First, let's have a quick view on the distribution of salaries in the company. We can plot it by count :

In [None]:
sns.displot(x=df['Salary'], height=6, aspect=1)

In [None]:
df['Salary'].hist(bins=50,color='darkred',alpha=0.3)

Or by density :

In [None]:
sns.displot(x=df['Salary'], kind='kde', height=6, aspect=1)

Box plots give us informations about quartiles (Q1, Q2 or median, Q3) and outliers :

In [None]:
plt.figure(figsize=(10,5))
sns.boxplot(x=df['Salary'])

In [None]:
plt.figure(figsize=(10,5))
sns.boxplot(y=df['Sex'], x=df['Salary']/1000)

In [None]:
plt.figure(figsize=(10,5))
sns.boxplot(y=df['Sex'], x=df['Salary']/1000, hue=df['MarriedID'])

In [None]:
sns.catplot(y='Department', x='Salary', data=df, kind="box", height = 6, aspect = 1.5)

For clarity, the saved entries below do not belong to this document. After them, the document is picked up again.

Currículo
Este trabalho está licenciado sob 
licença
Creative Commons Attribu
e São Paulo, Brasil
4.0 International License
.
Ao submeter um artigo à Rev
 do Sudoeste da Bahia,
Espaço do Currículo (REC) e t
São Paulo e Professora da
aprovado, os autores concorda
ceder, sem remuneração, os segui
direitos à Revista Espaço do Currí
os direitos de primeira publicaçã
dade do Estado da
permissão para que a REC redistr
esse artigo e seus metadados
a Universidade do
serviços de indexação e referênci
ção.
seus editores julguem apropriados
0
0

Unlike a box plot, in which all of the plot components correspond to actual datapoints, the violin plot features a kernel density estimation of the underlying distribution :



In [None]:
sns.catplot(y='Department', x='Salary', data=df, kind="violin", height = 6, aspect = 1.5)

In [None]:
sns.catplot(y='Department', x='Salary', col='Sex', data=df, kind="box", height = 10, aspect = 1)